While foreign films like Boarding Gate and 4 Months, 3 Weeks and 2 Days always struggle in smaller markets, and getting two movies each from Allen and Van Sant is hardly anything to cry about, I feel that there was hypocrisy in the tepid reaction that greeted Mister Lonely. A quick stop at metacritic.com reveals that the critical response to Harmony Korine's third film was almost exclusively of one kind: The movie had some good bits, which were "indelible" (L.A. Times), "arresting" (San Francisco Chronicle) and of "preposterous invention" (Roger Ebert), while the same critics, respectively, said that "you don't always feel it," it was "an average effort" and it has "no clear idea of what its job is."
Sure, Mister Lonely hits plenty of false notes; in terms of performance and story it is practically tone-deaf. But its narrative elements are just blatant excuses to see what happens when you have Marilyn Monroe fall for Michael Jackson (turns out it makes perfect sense) and put Charlie Chaplin in charge of a farm. Perhaps Korine's Gummo—which at least gained the distinction of being a polarizing film—was better received because it didn't make anyone believe they might have the luxury of settling in with the comforts of a familiar narrative template.
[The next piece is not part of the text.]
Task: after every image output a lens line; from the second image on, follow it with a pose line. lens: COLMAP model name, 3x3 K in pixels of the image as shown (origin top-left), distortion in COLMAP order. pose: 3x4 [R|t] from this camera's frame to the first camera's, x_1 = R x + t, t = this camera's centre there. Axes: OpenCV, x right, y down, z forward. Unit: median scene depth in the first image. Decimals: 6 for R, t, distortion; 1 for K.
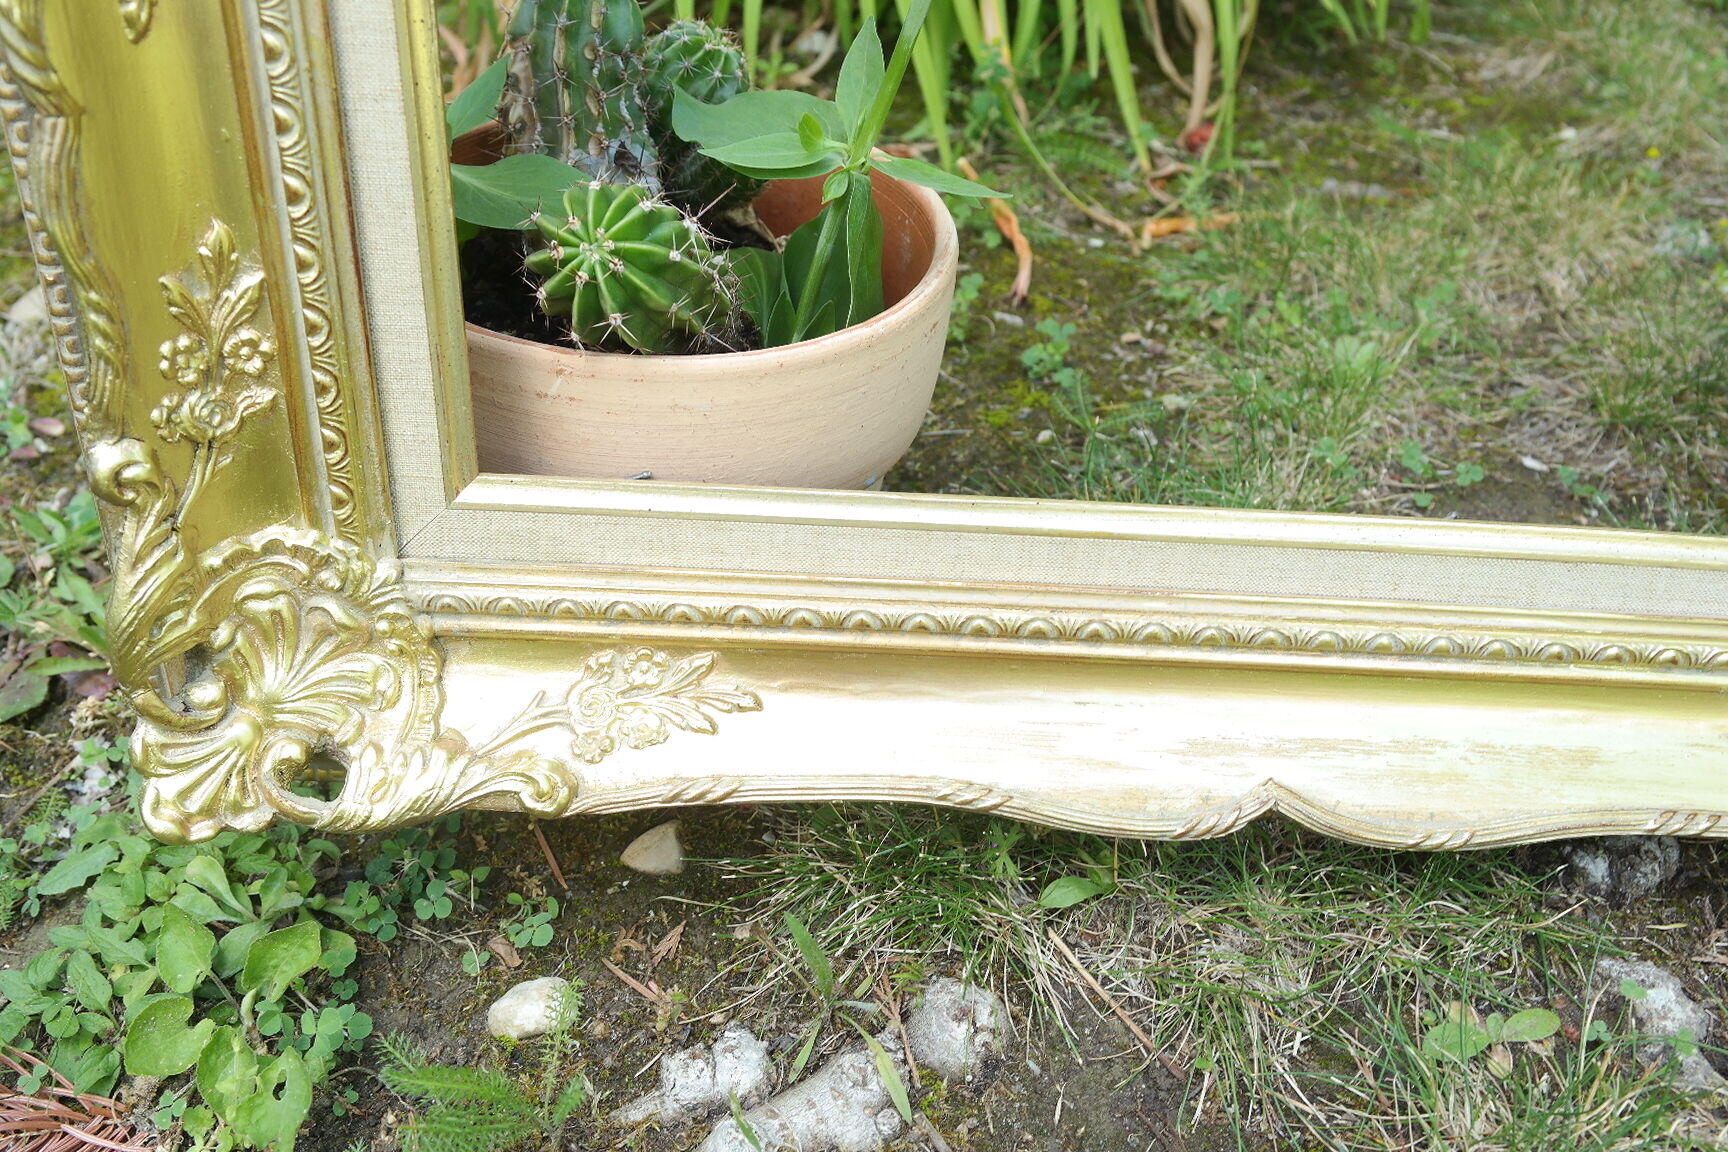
lens RADIAL K [[1473.1, 0, 864.0], [0, 1473.1, 576.0], [0, 0, 1]] dist [-0.014655, -0.002938]
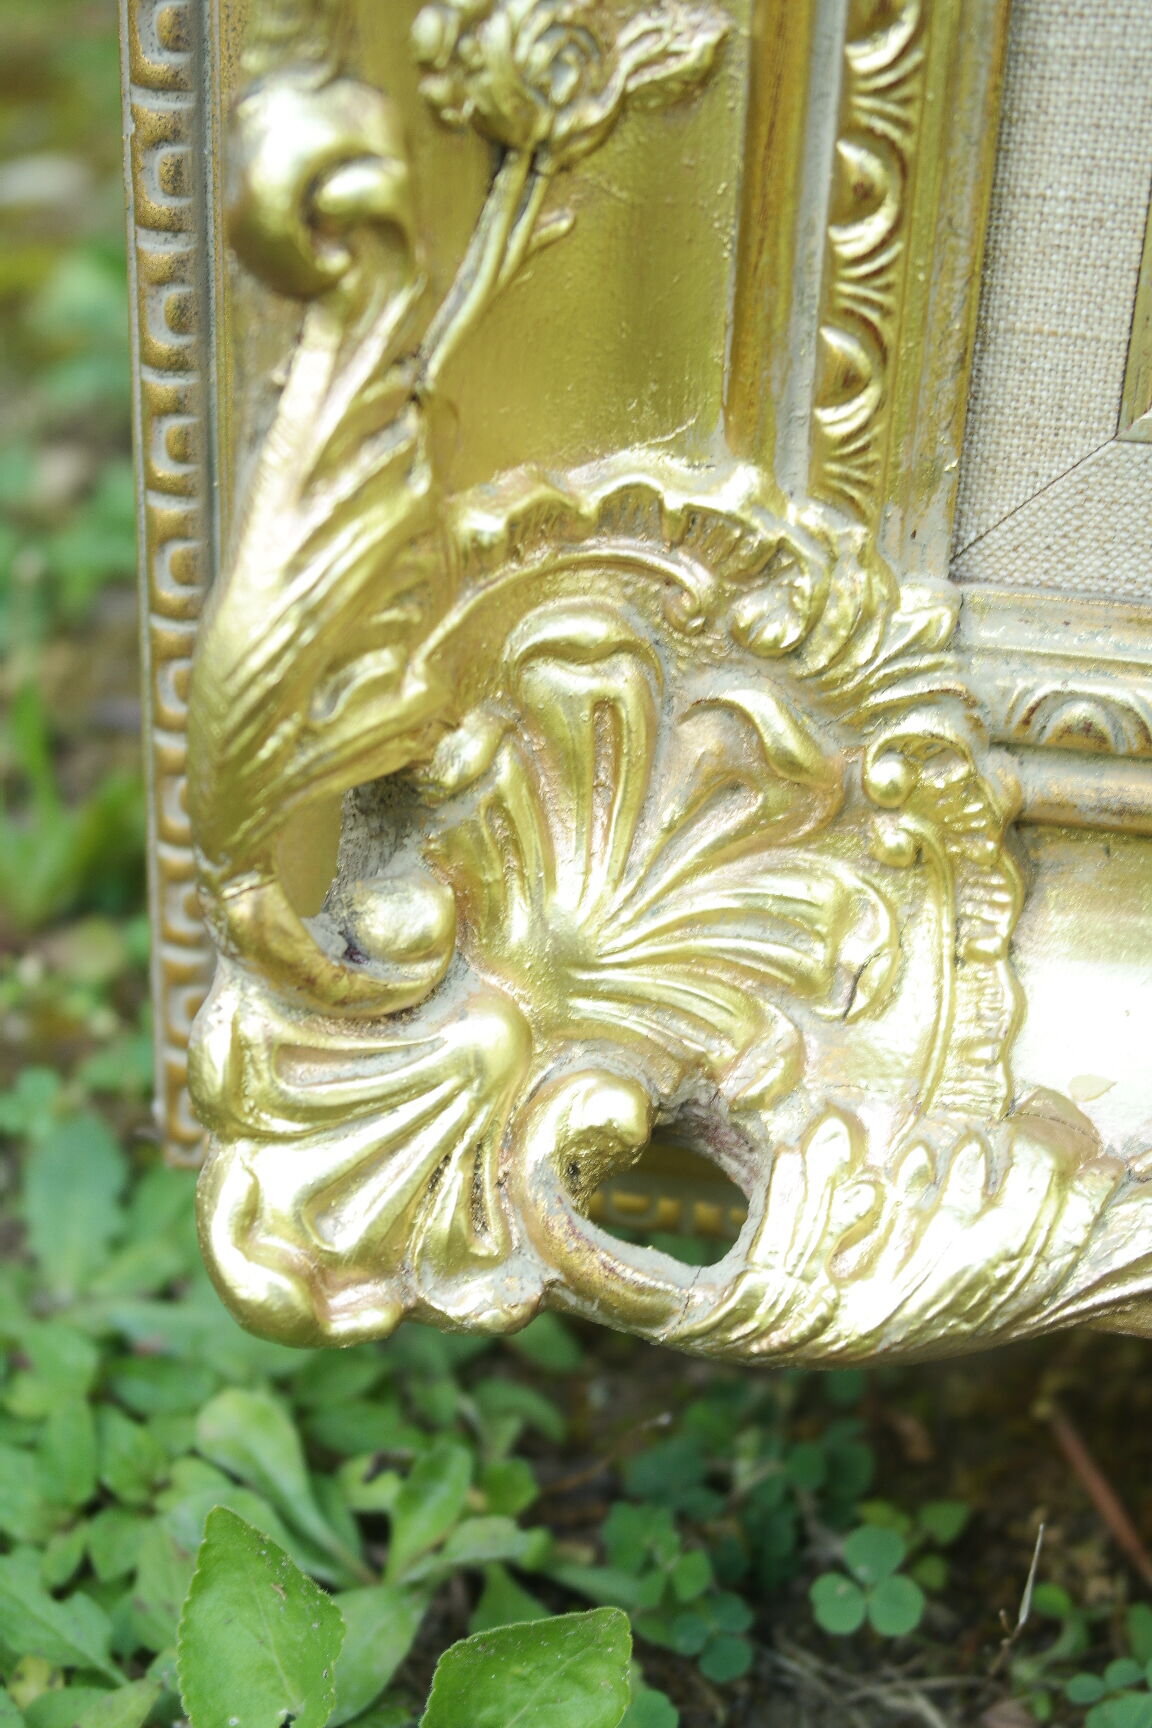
lens RADIAL K [[2676.1, 0, 576.0], [0, 2676.1, 864.0], [0, 0, 1]] dist [-0.034510, -0.068696]
pose [[0.983798, 0.073936, -0.163327, -0.301783], [-0.083123, 0.995277, -0.050143, 0.095102], [0.158849, 0.062907, 0.985297, 0.378525]]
Critics were eager to dismantle this movie for its inability (or unwillingness) to satisfy pedestrian criteria when they should have been illuminating its gifts by working out its problems. That is, if Lonely's deafness is a problem at all—the stance that dismisses this movie's crudity dismisses artists like David Shrigley, Daniel Johnston and the Kuchar brothers along with it.
Had viewers missed the movie's brilliance altogether, their dismissals could be excused as poor judgment; maddeningly, detractors noted its unfamiliar conceit and startling imagery while writing it off for not being emotionally involving and cohesive. This amounts to a conscious decision to devalue the conceptual and visual—that is, the artistic—wonders of a work because it did not try hard enough to be liked. This is not poor judgment, it is injustice.